Kurzes Durchatmen in Italien - Regen in Südfrankreich
Die leidgeplagten Italiener dürfen mal durchatmen: Das Wetter dort ist nicht ganz so schlecht momentan, wenn es auch nicht wirklich stabil ist. Aber der meiste Regen fällt derzeit von Südfrankreich, zum Beispiel in Montpellier, und den Pyrenäen bis nach Nordspanien.

Dort können sich jetzt am Wochenende teils kräftige Schauer oder Gewitter bilden, die lokal bis zu 100 Liter Regen auf den Quadratmeter bringen. Zum Vergleich: Im gesamten Frühling sind in Deutschland keine 60 Liter Regen auf den Quadratmeter gefallen. Wir steuern auf den trockensten Frühling aller Zeiten zu.
Prognosen bleiben schwierig - Sommerhoch nicht zu sehen
Tief um Tief zieht derzeit Richtung Mittelmeer. Das liegt an dem stabilen Hoch, das sich über der Nordsee und dem skandinavischen Raum festgesetzt hat. Die Tiefs suchen sich dann eine südliche Zugbahn. Im Vergleich zu den letzten Überschwemmungen in Norditalien und auf dem Balkan sind die nun prognostizierten Regenmengen aber überschaubar. Dennoch: Lokal kann es zu Unwettern und Überflutungen kommen.
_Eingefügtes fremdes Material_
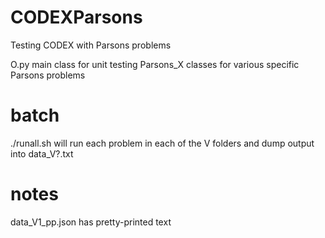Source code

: 
# CODEXParsons
Testing CODEX with Parsons problems

O.py main class for unit testing
Parsons_X classes for various specific Parsons problems

# batch
./runall.sh will run each problem in each of the V folders and dump output into data_V?.txt

# notes
data_V1_pp.json has pretty-printed text
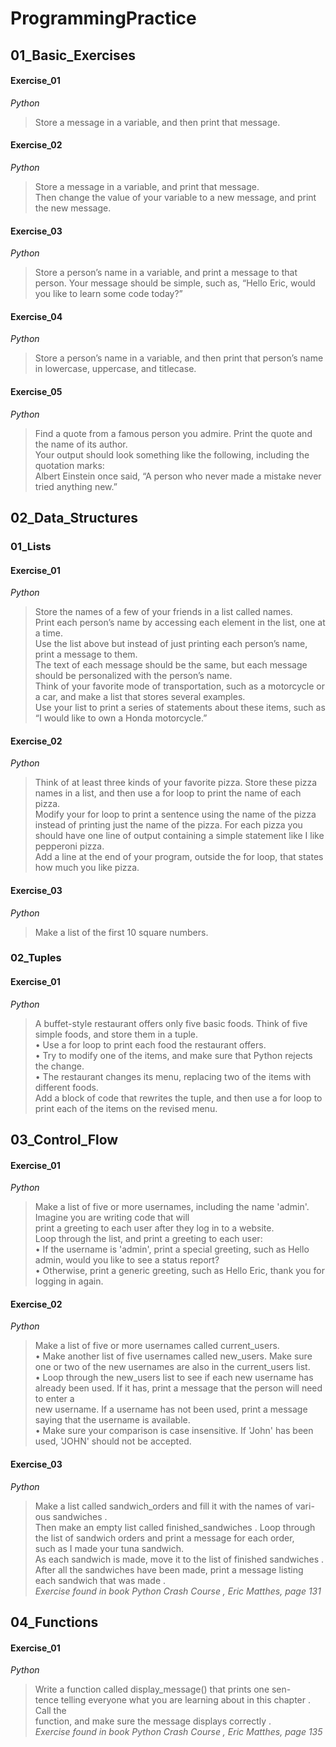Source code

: # ProgrammingPractice

## 01_Basic_Exercises
#### Exercise_01
*Python*
>Store a message in a variable, and then print that message.
#### Exercise_02
*Python*
>Store a message in a variable, and print that message.<br />
>Then change the value of your variable to a new message, and print the new message.
#### Exercise_03
*Python*
>Store a person’s name in a variable, and print a message to that person. Your message should be simple, such as, “Hello Eric, 
>would you like to learn some code today?”
#### Exercise_04
*Python*
>Store a person’s name in a variable, and then print that person’s name in lowercase, uppercase, and titlecase. <br />
#### Exercise_05
*Python*
>Find a quote from a famous person you admire. Print the quote and the name of its author. <br />
>Your output should look something like the following, including the quotation marks:<br />
>Albert Einstein once said, “A person who never made a mistake never tried anything new.”<br />

## 02_Data_Structures
### 01_Lists
#### Exercise_01
*Python*
>Store the names of a few of your friends in a list called names. <br />
>Print each person’s name by accessing each element in the list, one at a time.<br />
>Use the list above but instead of just printing each person’s name, print a message to them. <br />
>The text of each message should be the same, but each message should be personalized with the person’s name.<br />
>Think of your favorite mode of transportation, such as a motorcycle or a car, and make a list that stores several examples. <br />
>Use your list to print a series of statements about these items, such as “I would like to own a Honda motorcycle.”<br />

#### Exercise_02
*Python*
>Think of at least three kinds of your favorite pizza. Store these pizza names in a list, and then use a for loop to print the name of each pizza. <br />
> Modify your for loop to print a sentence using the name of the pizza instead of printing just the name of the pizza. For each pizza you should have one line of output containing a simple statement like I like pepperoni pizza.<br />
>Add a line at the end of your program, outside the for loop, that states how much you like pizza. 

#### Exercise_03
*Python*
>Make a list of the first 10 square numbers.

### 02_Tuples
#### Exercise_01
*Python*
>A buffet-style restaurant offers only five basic foods. Think of five simple foods, and store them in a tuple.<br />
>•	 Use a for loop to print each food the restaurant offers.<br />
>•	 Try to modify one of the items, and make sure that Python rejects the change.<br />
>•	 The restaurant changes its menu, replacing two of the items with different foods. <br />
>Add a block of code that rewrites the tuple, and then use a for loop to print each of the items on the revised menu.<br />


## 03_Control_Flow
#### Exercise_01
*Python*
>Make a list of five or more usernames, including the name  'admin'. Imagine you are writing code that will <br />
>print a greeting to each user after they log in to a website. <br />
>Loop through the list, and print a greeting to each user:<br />
>•	 If the username is 'admin', print a special greeting, such as Hello admin, would you like to see a status report?<br />
>•	 Otherwise, print a generic greeting, such as Hello Eric, thank you for logging in again.<br />
#### Exercise_02
*Python*
>Make a list of five or more usernames called current_users.<br />
>•	 Make another list of five usernames called new_users. Make sure one or  two of the new usernames are also in the current_users list.<br />
>•	 Loop through the new_users list to see if each new username has already been used. If it has, print a message that the person will need to enter a <br />
>new username. If a username has not been used, print a message saying that the username is available.<br />
>•	 Make sure your comparison is case insensitive. If 'John' has been used, 'JOHN' should not be accepted.<br />

#### Exercise_03
*Python*
>Make a list called sandwich_orders and fill it with the names of vari-ous sandwiches .<br />
>Then make an empty list called finished_sandwiches . Loop through the list of sandwich orders and print a message for each order,<br />
>such as I made your tuna sandwich. <br />
>As each sandwich is made, move it to the list of finished sandwiches . <br />
>After all the sandwiches have been made, print a message listing each sandwich that was made .<br />
*Exercise found in book Python Crash Course , Eric Matthes, page 131*

## 04_Functions
#### Exercise_01
*Python*
>Write a function called display_message() that prints one sen-<br />
>tence telling everyone what you are learning about in this chapter . Call the <br />
>function, and make sure the message displays correctly .<br />
*Exercise found in book Python Crash Course , Eric Matthes, page 135*
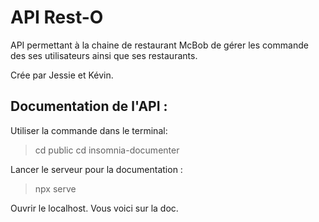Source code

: # API Rest-O

API permettant à la chaine de restaurant McBob de gérer les commande des ses utilisateurs ainsi que ses restaurants.

Crée par Jessie et Kévin.

## Documentation de l'API :

Utiliser la commande dans le terminal:

> cd public
> cd insomnia-documenter

Lancer le serveur pour la documentation :

> npx serve

Ouvrir le localhost.
Vous voici sur la doc.
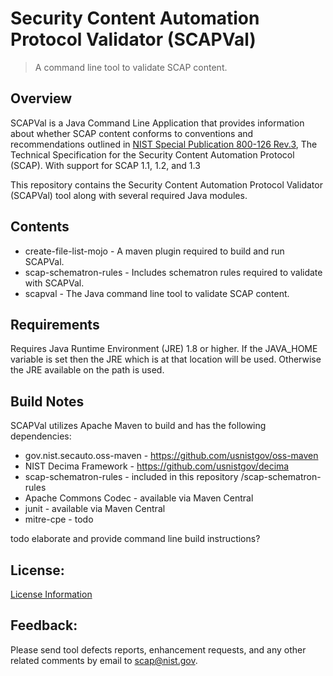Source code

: # Security Content Automation Protocol Validator (SCAPVal)
> A command line tool to validate SCAP content.

## Overview
SCAPVal is a Java Command Line Application that provides information about whether SCAP content conforms to 
conventions and recommendations outlined in [NIST Special Publication 800-126 Rev.3],
The Technical Specification for the Security Content Automation Protocol (SCAP). With support for SCAP 1.1, 1.2, and 1.3

This repository contains the Security Content Automation Protocol Validator (SCAPVal) tool along with several required Java modules.

## Contents
- create-file-list-mojo - A maven plugin required to build and run SCAPVal.
- scap-schematron-rules - Includes schematron rules required to validate with SCAPVal.
- scapval - The Java command line tool to validate SCAP content.

## Requirements
Requires Java Runtime Environment (JRE) 1.8 or higher.
If the JAVA_HOME variable is set then the JRE which is at that location will be used. Otherwise the JRE available on the path is used.

## Build Notes
SCAPVal utilizes Apache Maven to build and has the following dependencies:
- gov.nist.secauto.oss-maven - https://github.com/usnistgov/oss-maven
- NIST Decima Framework - https://github.com/usnistgov/decima
- scap-schematron-rules - included in this repository /scap-schematron-rules
- Apache Commons Codec - available via Maven Central
- junit - available via Maven Central
- mitre-cpe - todo 

todo elaborate and provide command line build instructions?

License:
---------
[License Information]

Feedback:
---------
Please send tool defects reports, enhancement requests, and any other related
comments by email to scap@nist.gov.

[NIST Special Publication 800-126 Rev.3]:http://csrc.nist.gov/publications/PubsDrafts.html#SP-800-126-Rev-3
[License Information]:https://github.com/usnistgov/scapval/blob/master/scapval/src/main/distro/NOTICE.txt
Und blicken wir mal auf die Langfrist, dann dürfte es den Turinern schlecht werden. Für die norditalienische Stadt sind in unserer Prognose immer wieder auch heftige Niederschläge prognostiziert. Das bedeutet: Das stabile Sommerhoch, das den Mittelmeerraum so auszeichnet und zum beliebten Urlaubsziel macht, ist weit und breit nicht zu sehen.